A state resolution asking Congress to repeal an 1863 act that banished the Dakota Indians from Minnesota can foster teaching and healing nearly 150 years after the bloody war that erupted between the tribe and white settlers, a representative of the state's Indian communities said today at the State Capitol.
"I do believe it is an act of symbolism and an act that says a lot today about the healing of past wrongs that were committed," said Annamarie Hill, executive director of the state Indian Affairs Council.
After the Dakota Conflict of 1862, which killed hundreds of whites and Indians, President Abraham Lincoln signed an act that removed four Dakota bands from Minnesota. The act provided each Indian with 80 acres of land outside the state, apparently as an inducement to farm; most of them wound up in Dakota Territory or in Canada.

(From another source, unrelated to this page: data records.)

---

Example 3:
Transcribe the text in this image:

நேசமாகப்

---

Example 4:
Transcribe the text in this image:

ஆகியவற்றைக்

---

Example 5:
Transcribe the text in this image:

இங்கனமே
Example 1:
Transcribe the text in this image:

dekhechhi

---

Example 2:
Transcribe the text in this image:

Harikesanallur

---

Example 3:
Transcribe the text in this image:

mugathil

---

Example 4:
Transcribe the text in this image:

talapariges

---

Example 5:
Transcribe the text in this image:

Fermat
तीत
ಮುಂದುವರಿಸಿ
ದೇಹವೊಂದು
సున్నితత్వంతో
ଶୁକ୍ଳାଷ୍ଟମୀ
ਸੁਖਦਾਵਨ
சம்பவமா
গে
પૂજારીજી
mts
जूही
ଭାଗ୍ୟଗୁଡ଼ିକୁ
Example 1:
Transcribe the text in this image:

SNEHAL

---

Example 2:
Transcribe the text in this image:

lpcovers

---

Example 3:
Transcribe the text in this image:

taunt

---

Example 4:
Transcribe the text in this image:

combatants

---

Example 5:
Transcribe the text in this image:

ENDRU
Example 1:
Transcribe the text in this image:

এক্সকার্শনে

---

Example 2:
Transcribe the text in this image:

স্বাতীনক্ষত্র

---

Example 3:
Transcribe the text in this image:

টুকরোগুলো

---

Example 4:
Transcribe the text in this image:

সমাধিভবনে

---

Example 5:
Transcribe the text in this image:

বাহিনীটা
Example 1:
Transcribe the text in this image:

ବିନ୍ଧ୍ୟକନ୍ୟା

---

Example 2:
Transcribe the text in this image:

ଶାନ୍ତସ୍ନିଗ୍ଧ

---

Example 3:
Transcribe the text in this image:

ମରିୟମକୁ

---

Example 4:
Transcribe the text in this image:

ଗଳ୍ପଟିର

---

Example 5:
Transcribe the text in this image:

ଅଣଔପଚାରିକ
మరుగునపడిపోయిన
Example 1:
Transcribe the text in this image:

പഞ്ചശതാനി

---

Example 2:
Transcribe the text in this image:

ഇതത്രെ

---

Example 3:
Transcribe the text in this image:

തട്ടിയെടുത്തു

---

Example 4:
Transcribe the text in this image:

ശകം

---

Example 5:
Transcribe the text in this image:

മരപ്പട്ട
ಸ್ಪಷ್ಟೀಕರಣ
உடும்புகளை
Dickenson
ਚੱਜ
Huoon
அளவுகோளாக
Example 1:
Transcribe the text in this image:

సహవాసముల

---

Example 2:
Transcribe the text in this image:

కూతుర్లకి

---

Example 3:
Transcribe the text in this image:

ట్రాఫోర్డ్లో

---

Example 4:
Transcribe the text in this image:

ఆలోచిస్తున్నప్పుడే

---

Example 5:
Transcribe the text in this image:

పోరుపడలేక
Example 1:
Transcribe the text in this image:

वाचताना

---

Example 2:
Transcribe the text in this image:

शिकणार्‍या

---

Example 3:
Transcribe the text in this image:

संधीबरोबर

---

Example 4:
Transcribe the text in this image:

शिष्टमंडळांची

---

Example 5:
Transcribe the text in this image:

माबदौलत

Rep. Dean Urdahl, R-Grove City, sponsored the resolution after finding out that the statute was still on the books. It came to his attention as chairman of the state's Lincoln Bicentennial Commission, marking the 200th anniversary of the Civil War president's 1809 birthday. The resolution passed the Legislature unanimously and was signed by Gov. Tim Pawlenty.

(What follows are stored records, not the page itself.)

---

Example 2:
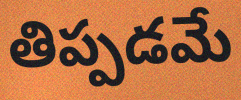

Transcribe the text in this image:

తిప్పడమే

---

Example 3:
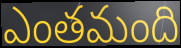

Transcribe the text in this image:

ఎంతమంది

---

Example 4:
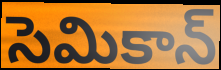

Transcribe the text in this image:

సెమికాన్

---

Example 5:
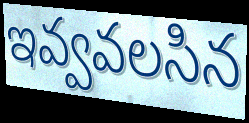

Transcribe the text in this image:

ఇవ్వవలసిన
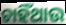
ଚାହିଁଥାଉ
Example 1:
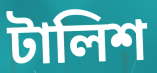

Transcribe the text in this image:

টালিশ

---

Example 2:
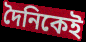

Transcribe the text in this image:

দৈনিকেই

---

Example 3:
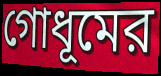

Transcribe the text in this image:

গোধূমের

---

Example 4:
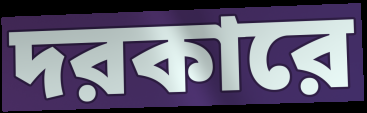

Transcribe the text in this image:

দরকারে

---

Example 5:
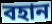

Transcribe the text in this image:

বহান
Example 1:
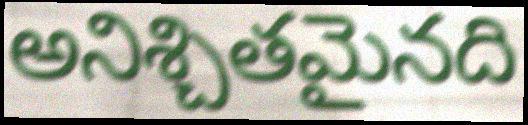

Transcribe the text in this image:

అనిశ్చితమైనది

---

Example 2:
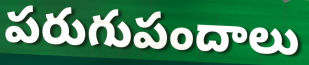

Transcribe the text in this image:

పరుగుపందాలు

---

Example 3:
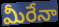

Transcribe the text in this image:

మీరేనా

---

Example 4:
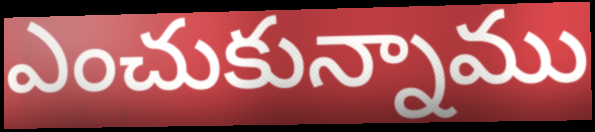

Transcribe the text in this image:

ఎంచుకున్నాము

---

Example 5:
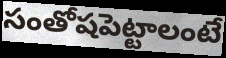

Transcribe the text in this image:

సంతోషపెట్టాలంటే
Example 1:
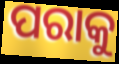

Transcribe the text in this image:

ପରାକୁ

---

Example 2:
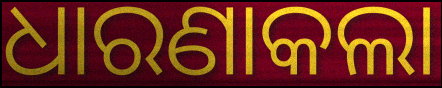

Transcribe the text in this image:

ଧାରଣାକଲା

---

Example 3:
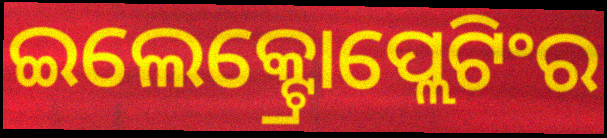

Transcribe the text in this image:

ଇଲେକ୍ଟ୍ରୋପ୍ଲେଟିଂର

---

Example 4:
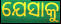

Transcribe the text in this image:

ଯେସାକୁ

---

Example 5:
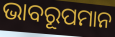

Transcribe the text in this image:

ଭାବରୂପମାନ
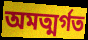
অমত্মর্গত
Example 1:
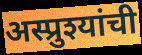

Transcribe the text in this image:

अस्प्रुश्यांची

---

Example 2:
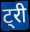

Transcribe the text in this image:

ट्री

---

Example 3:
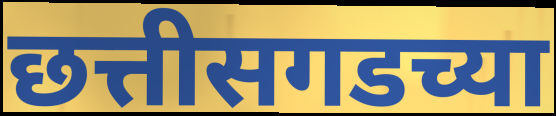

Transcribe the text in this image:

छत्तीसगडच्या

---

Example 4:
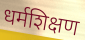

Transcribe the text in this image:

धर्मशिक्षण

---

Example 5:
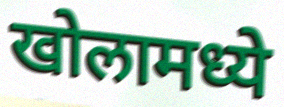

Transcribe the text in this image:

खोलामध्ये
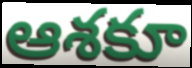
ఆశకూ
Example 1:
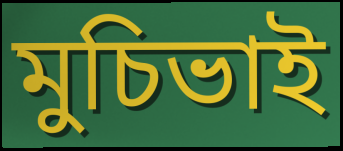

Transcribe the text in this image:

মুচিভাই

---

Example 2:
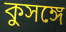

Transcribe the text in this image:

কুসঙ্গে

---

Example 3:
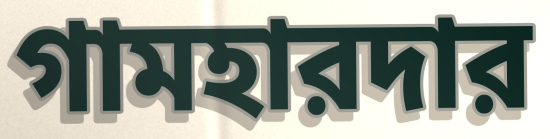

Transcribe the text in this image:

গামহারদার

"It is past time for this law to be repealed," said Urdahl, who has written two historical novels about the war. "This is a much-needed symbol of reconciliation as we near the sesquicentennial of the conflict in 2012. Let the healing grow with the repealing."

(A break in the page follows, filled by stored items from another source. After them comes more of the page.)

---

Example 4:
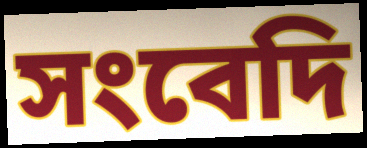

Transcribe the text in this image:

সংবেদি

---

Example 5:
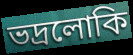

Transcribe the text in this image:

ভদ্রলোকি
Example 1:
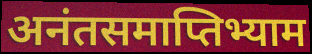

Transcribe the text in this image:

अनंतसमाप्तिभ्याम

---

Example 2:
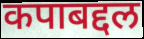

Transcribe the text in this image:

कपाबद्दल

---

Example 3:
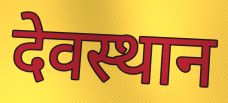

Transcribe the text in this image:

देवस्थान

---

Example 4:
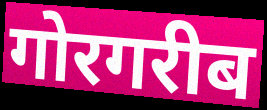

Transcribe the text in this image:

गोरगरीब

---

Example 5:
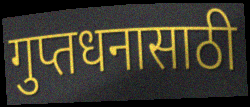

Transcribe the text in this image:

गुप्तधनासाठी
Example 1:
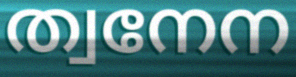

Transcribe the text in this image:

ത്വനേന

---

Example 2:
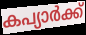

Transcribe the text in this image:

കപ്യാർക്ക്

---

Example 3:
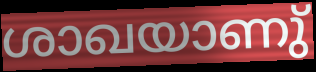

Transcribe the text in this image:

ശാഖയാണു്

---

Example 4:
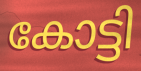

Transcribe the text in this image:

കോട്ടി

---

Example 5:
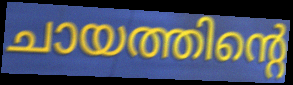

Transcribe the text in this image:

ചായത്തിന്റെ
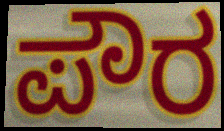
ಪೌರ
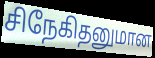
சிநேகிதனுமான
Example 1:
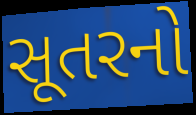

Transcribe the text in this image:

સૂતરનો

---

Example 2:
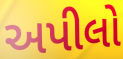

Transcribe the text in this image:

અપીલો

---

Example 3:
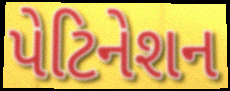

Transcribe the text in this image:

પેટિનેશન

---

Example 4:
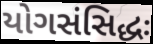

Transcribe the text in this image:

યોગસંસિદ્ધઃ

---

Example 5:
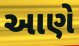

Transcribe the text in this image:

આણે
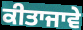
ਕੀਤਾਜਾਵੇ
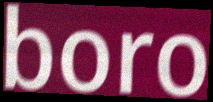
boro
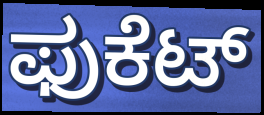
ಫುಕೆಟ್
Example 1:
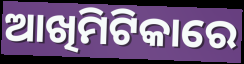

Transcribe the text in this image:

ଆଖିମିଟିକାରେ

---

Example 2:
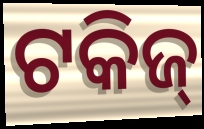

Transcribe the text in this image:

ଟକିଜ୍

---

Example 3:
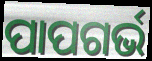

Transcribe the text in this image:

Urdahl said that many Dakota still carry deep resentment against Lincoln, who was responding to the calls of some Minnesota leaders to exterminate the tribe. Given a list of 303 Dakota to hang for their role in the conflict, Lincoln winnowed down the list to 38. But the mass execution at Mankato remains the largest in U.S. history.
"Lincoln said a couple things -- that I won't hang men by the hundreds and I won't hang men for votes. He was trying to get it right, but they still got it wrong," Urdahl said.
Urdahl said that he has been in touch with U.S. Rep. Collin Peterson to discuss putting the resolution before Congress. Peterson's western Minnesota district includes two Dakota reservations and some of the battlefields.